By Ben Tavener, Senior Contributing Reporter

SÃO PAULO, BRAZIL – The Brazilian government has announced that the application process for work visas to Brazil has been simplified significantly in response to demands from industry, calling for more qualified overseas workers to fill gaps in the Brazilian labor market. The government says it hopes that regular work visas, which currently take around three months to be issued, will take just thirty days.

Minister of Labor and Employment Manoel Dias says the foreigners will not be taking Brazilians' jobs, Rio de Janeiro, Brazil News
Minister of Labor and Employment Manoel Dias says the foreigners will not take Brazilians’ jobs, photo by Valter Campanato/ABr.

The new rules, published under Normative Resolution (RN) 104, aim to speed up the process by requiring fewer documents and allowing documents to be sent online.

Bernardo Mira, partner at Pacific Global Mobility Services, a Rio-based consulting company specializing in tax and immigration matters, believes the changes amount to “a very good start” by the Minister for Labor and Employment (MTE), particularly the reduction in the number of documents required.

“It’s not just about the number of documents they used to demand; some of them were also very difficult to obtain. Also the procedure for verifying [that] the foreigner is not replacing the national workforce has also been simplified – this is a major step forward,” Mr. Mira tells The Rio Times, adding that the simplified visa process could now make the difference for those previously put off by Brazil’s immigration bureaucracy to come to work in Brazil.

Industry and foreign workers have long complained that the process for granting a work visa was too long and overly complicated, requiring some fifteen documents and sometimes a number of visits to the Consulate; just three documents will now be required.

The government admits the new rules were a direct response to demands by industry, which struggles with Brazil’s lack of specifically qualified workers – particularly engineers, oil and gas experts, and systems analysts – to help ready the country host the World Cup and the Olympics.

visa, Rio de Janeiro, Brazil News
Work visa applications should now take less time and require far fewer documents, photo by The Rio Times.

Two other recent changes in work visas should also prove interesting to companies in Brazil and foreign students:

Resolution RN100 provides a work visa of up to ninety days to foreign nationals providing technical assistance or technological know-how to Brazilian companies.
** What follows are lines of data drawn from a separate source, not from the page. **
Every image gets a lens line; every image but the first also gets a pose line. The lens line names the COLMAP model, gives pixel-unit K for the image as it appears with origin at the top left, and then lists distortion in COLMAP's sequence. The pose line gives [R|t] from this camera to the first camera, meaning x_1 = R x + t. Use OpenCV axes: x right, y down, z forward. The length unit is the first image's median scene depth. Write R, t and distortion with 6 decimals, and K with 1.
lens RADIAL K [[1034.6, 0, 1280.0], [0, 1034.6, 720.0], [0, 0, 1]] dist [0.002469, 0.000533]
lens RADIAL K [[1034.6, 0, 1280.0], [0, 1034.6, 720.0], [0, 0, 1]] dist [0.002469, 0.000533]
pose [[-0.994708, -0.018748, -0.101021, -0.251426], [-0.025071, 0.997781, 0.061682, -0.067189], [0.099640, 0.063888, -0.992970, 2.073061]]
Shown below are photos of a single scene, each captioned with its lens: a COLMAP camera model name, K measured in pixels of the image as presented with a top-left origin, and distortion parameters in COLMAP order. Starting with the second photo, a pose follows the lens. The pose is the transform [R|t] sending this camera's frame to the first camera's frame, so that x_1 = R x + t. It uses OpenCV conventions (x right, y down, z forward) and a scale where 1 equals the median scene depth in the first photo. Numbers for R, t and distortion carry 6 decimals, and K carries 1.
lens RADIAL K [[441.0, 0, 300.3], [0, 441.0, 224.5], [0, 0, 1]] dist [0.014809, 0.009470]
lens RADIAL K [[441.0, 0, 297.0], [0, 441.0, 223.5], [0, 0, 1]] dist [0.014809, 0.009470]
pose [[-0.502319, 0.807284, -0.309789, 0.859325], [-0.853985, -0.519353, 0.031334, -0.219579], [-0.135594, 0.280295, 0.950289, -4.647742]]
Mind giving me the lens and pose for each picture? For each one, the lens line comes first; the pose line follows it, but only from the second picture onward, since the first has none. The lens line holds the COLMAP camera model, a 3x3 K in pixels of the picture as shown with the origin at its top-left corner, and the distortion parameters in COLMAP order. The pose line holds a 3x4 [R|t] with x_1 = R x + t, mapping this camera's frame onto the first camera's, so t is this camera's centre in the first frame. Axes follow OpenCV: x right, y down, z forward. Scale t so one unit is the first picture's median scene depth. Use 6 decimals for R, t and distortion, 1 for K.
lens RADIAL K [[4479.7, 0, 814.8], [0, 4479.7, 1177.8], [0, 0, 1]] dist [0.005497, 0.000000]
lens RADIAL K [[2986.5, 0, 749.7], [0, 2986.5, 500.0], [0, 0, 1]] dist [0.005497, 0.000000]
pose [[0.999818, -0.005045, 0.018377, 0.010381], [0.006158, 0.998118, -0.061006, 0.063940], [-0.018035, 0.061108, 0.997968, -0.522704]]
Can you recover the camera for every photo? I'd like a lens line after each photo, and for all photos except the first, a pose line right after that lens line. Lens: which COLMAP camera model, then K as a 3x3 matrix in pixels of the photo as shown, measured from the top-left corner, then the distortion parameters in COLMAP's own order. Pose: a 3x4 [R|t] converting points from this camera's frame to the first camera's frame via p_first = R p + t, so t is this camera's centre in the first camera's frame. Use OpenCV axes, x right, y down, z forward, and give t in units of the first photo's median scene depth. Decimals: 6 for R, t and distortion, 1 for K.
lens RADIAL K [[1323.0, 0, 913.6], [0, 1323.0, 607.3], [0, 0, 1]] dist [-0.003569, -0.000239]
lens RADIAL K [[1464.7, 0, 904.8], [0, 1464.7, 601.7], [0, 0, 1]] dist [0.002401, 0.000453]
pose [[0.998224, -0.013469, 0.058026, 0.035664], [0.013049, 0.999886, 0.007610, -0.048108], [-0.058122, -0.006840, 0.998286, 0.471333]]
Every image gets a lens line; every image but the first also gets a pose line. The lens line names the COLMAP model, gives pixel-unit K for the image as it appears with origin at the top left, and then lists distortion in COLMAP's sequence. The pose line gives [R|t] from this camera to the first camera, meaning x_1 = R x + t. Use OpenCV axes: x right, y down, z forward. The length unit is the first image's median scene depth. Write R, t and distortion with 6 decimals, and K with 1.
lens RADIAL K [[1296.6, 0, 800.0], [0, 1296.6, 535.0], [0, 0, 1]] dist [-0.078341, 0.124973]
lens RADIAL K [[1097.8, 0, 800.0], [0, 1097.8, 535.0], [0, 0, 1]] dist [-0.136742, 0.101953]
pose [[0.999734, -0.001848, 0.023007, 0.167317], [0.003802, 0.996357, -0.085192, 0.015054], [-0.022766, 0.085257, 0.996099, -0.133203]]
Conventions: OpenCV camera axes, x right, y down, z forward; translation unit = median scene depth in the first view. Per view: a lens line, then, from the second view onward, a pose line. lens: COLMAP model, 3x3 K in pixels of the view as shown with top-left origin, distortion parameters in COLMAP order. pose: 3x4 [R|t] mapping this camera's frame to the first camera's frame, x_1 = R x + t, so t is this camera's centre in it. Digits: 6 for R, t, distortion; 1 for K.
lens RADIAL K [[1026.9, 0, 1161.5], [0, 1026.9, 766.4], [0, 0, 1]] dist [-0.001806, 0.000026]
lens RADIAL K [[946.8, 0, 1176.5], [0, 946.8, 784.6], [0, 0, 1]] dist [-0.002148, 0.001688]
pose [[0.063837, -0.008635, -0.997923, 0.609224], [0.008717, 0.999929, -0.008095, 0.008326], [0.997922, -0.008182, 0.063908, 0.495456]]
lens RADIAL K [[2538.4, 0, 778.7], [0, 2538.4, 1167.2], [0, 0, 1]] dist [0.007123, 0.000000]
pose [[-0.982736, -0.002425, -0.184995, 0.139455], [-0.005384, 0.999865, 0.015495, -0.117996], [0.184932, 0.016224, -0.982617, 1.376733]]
Applicants go straight to their local Consulate, without the need for a permit from the MTE.

Resolution RN103 allows students with a Master’s degree or above to work up to ninety days in Brazil during their vacations. This work still requires MTE authorization, but is expected to be popular with temporary jobs appearing for highly-qualified professionals for the World Cup and the Olympics.

Despite past concerns that Brazil should not encourage foreigners to work in Brazil but instead focus on improving the quality of homegrown professionals, Brazil’s Minister for Labor and Employment, Manoel Dias, says that boosting worker numbers from abroad would not take jobs from Brazilians.

“[Brazil] is sending a lot of Brazilians abroad to major centers of technological knowledge to prepare themselves [to work in Brazil], but it requires time. In the meantime, sometimes we have to look, in the case of some technical areas, to fill this gap, otherwise we could face a bottleneck that could hinder our growth and our goal of becoming a powerful country,” he said.

The government says Brazil should exploit its attraction to highly-qualified workers in Europe, lured due to the economic crisis and high unemployment there. Spain, Portugal and China are seen as target countries.

Globo News reports that in the first quarter of 2013, some 15,000 foreigners were granted authorization to work in Brazil – the vast majority of which were temporary visas of up to two years. Brazilian unemployment is still at some of the lowest-ever levels, registering at 5.7 percent in March – a historic low for the month.